### What this task involves
Task for the records below: copy exactly from the first line on, stopping once the line with "déficientes visuelles font" is copied, and leave out the pictures.

Dataset entries
* * * * * * * * *

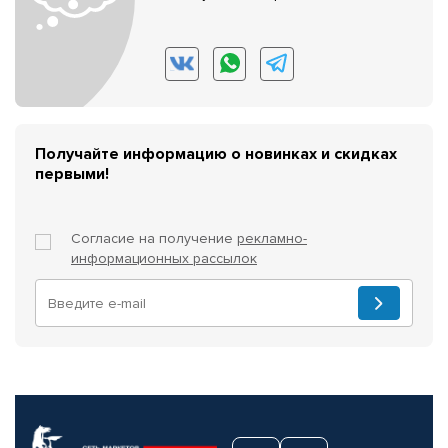
Получайте информацию о новинках и скидках
первыми!
Согласие на получение
рекламно-
информационных рассылок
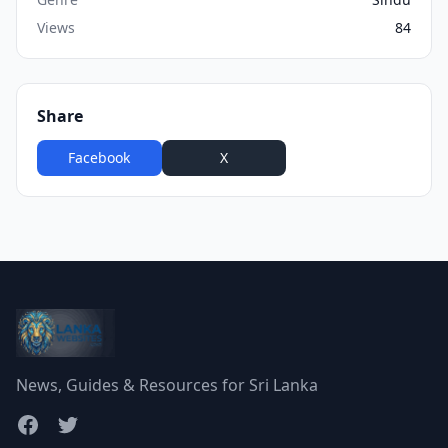
Views
84
Share
Facebook
X
WhatsApp
News, Guides & Resources for Sri Lanka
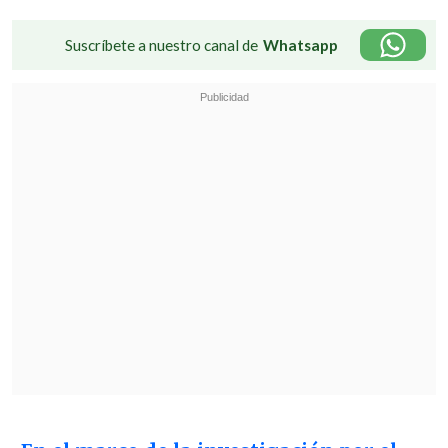
Suscríbete a nuestro canal de
Whatsapp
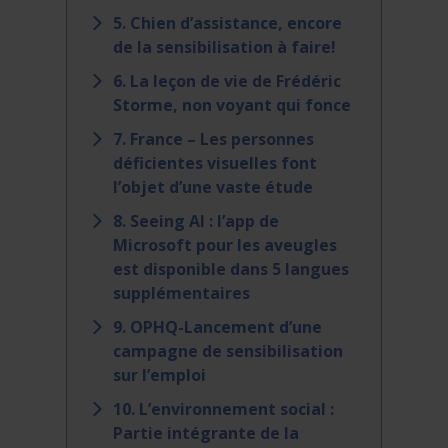
5. Chien d’assistance, encore
de la sensibilisation à faire!
6. La leçon de vie de Frédéric
Storme, non voyant qui fonce
7. France – Les personnes
déficientes visuelles font
l’objet d’une vaste étude
8. Seeing AI : l’app de
Microsoft pour les aveugles
est disponible dans 5 langues
supplémentaires
9. OPHQ-Lancement d’une
campagne de sensibilisation
sur l’emploi
10. L’environnement social :
Partie intégrante de la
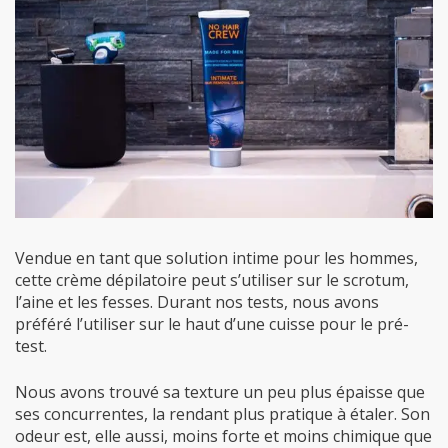
Vendue en tant que solution intime pour les hommes,
cette crème dépilatoire peut s’utiliser sur le scrotum,
l’aine et les fesses. Durant nos tests, nous avons
préféré l’utiliser sur le haut d’une cuisse pour le pré-
test.
Nous avons trouvé sa texture un peu plus épaisse que
ses concurrentes, la rendant plus pratique à étaler. Son
odeur est, elle aussi, moins forte et moins chimique que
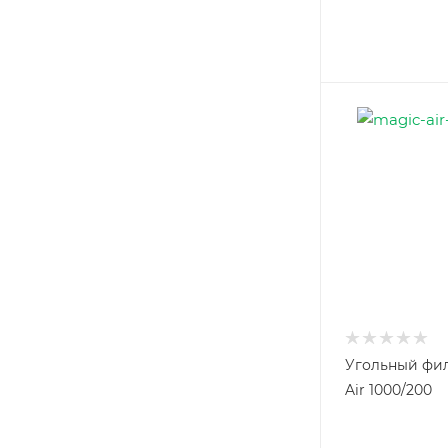
Угольный фил
Air 1000/200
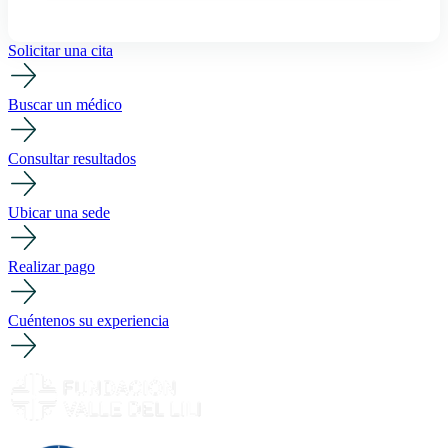
Solicitar una cita
Buscar un médico
Consultar resultados
Ubicar una sede
Realizar pago
Cuéntenos su experiencia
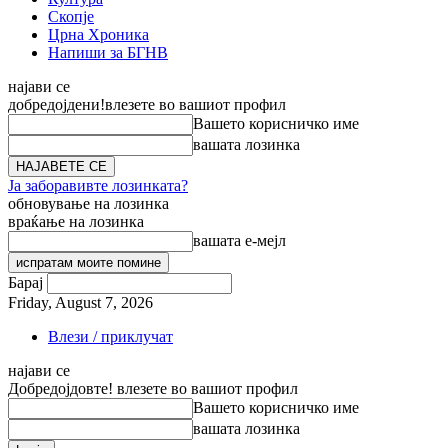
Скопје
Црна Хроника
Напиши за БГНВ
најави се
добредојдени!
влезете во вашиот профил
Вашето корисничко име
вашата лозинка
Ја заборавивте лозинката?
обновување на лозинка
враќање на лозинка
вашата е-мејл
Барај
Friday, August 7, 2026
Влези / приклучат
најави се
Добредојдовте! влезете во вашиот профил
Вашето корисничко име
вашата лозинка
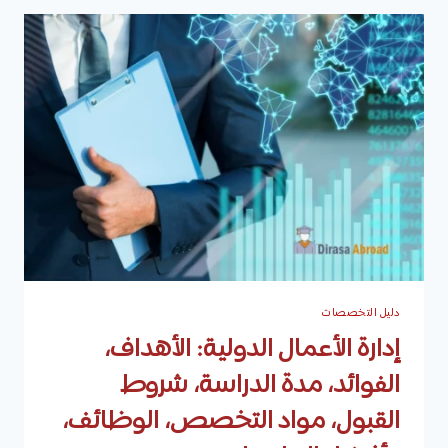
الأهداف،
الفئات
المستهدفة،
مدة
الدراسة،
طرق
الدراسة،
ومحاور
الدراسة
دليل التخصصات
إدارة الأعمال الدولية: الأهداف،
الفوائد، مدة الدراسة، شروط
القبول، مواد التخصص، الوظائف،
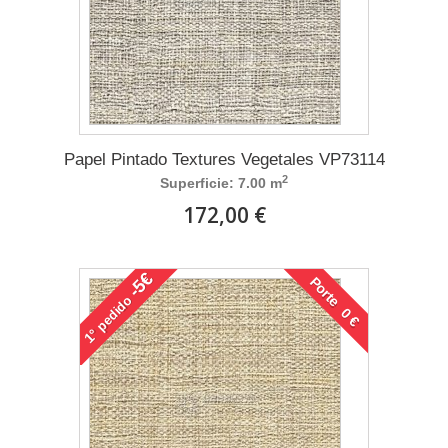
Papel Pintado Textures Vegetales VP73114
2
Superficie: 7.00 m
172,00 €
-5€
Porte 0 €
pedido
1°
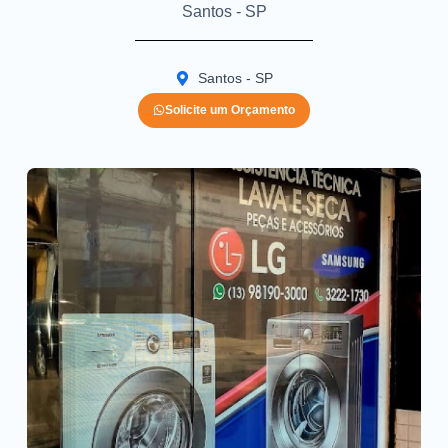
Santos - SP
Santos - SP
Solicite um Orçamento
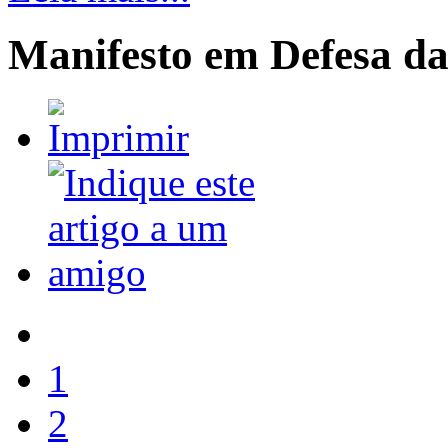
Manifesto em Defesa d
1
2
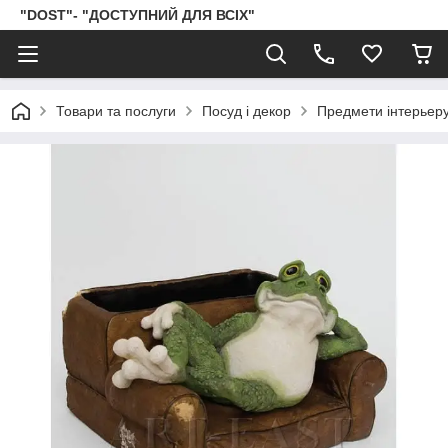
"DOST"- "ДОСТУПНИЙ ДЛЯ ВСІХ"
Товари та послуги
Посуд і декор
Предмети інтерьер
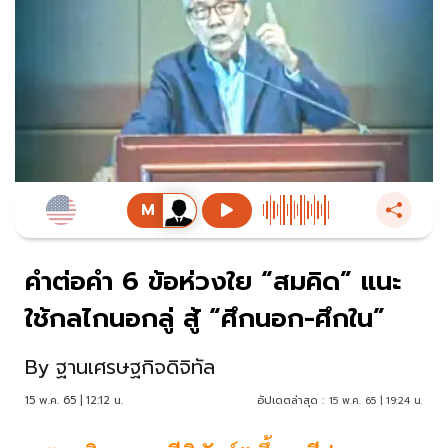
คำต่อคำ 6 ข้อห่วงใย “สมคิด” แนะ
ใช้กลไกนอกลู่ สู้ “ศึกนอก-ศึกใน”
By
ฐานเศรษฐกิจดิจิทัล
15 พ.ค. 65 | 12:12 น.
อัปเดตล่าสุด :
15 พ.ค. 65 | 19:24 น.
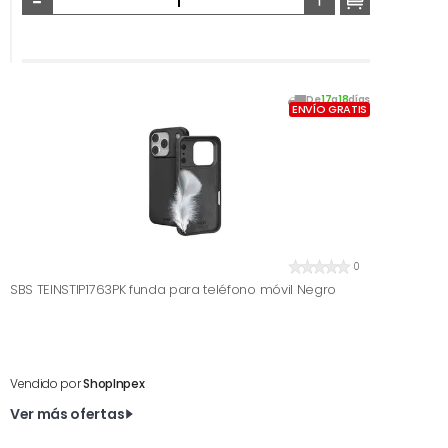
De
17
a
18
días
ENVÍO GRATIS
0
SBS TEINSTIP1763PK funda para teléfono móvil Negro
Vendido por
ShopInpex
Ver más ofertas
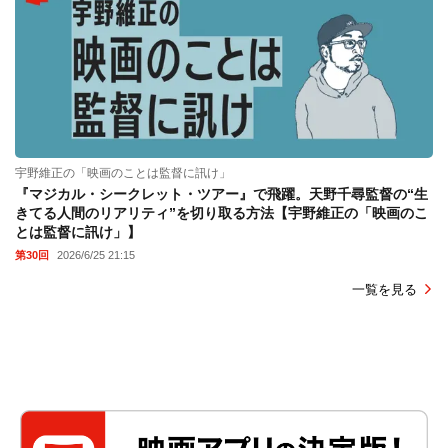
宇野維正の「映画のことは監督に訊け」
『マジカル・シークレット・ツアー』で飛躍。天野千尋監督の“生
きてる人間のリアリティ”を切り取る方法【宇野維正の「映画のこ
とは監督に訊け」】
第30回
2026/6/25 21:15
一覧を見る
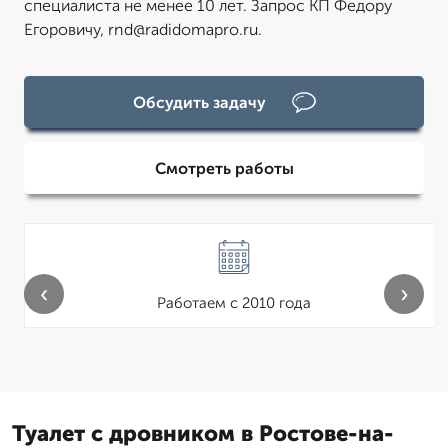
специалиста не менее 10 лет. Запрос КП Федору
Егоровичу, rnd@radidomapro.ru.
Обсудить задачу
Смотреть работы
‹
›
Работаем с 2010 года
Туалет с дровником в Ростове-на-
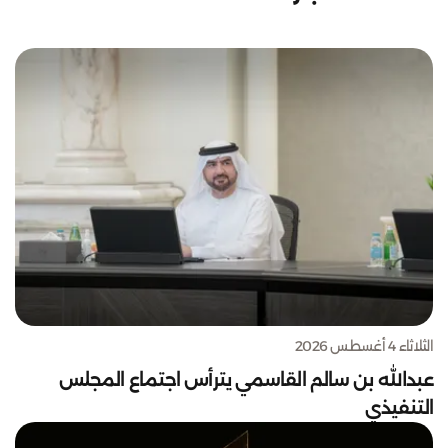
الثلاثاء 4 أغسطس 2026
عبدالله بن سالم القاسمي يترأس اجتماع المجلس
التنفيذي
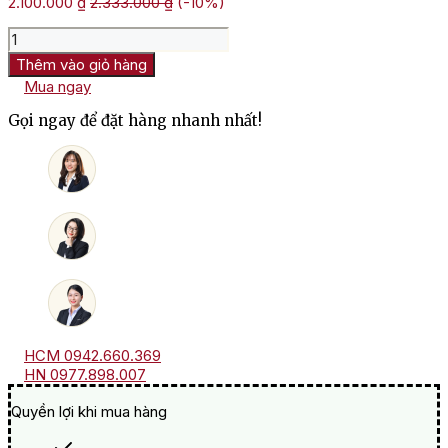
2.100.000
₫
2.333.000
₫
(-10%)
Rượu
Vang
Thêm vào giỏ hàng
Jean
Mua ngay
Pháp
Luc
Gọi ngay để đặt hàng nhanh nhất!
Colombo
Terres
Brulees
Cornas
số
lượng
HCM 0942.660.369
HN 0977.898.007
Quyền lợi khi mua hàng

* * * * * * * * *

### Problem solution
Получайте информацию о новинках и скидках
первыми!
Согласие на получение
рекламно-
информационных рассылок
Views
84
Share
Facebook
X
WhatsApp
News, Guides & Resources for Sri Lanka
Suscríbete a nuestro canal de
Whatsapp
5. Chien d’assistance, encore
de la sensibilisation à faire!
6. La leçon de vie de Frédéric
Storme, non voyant qui fonce
7. France – Les personnes
déficientes visuelles font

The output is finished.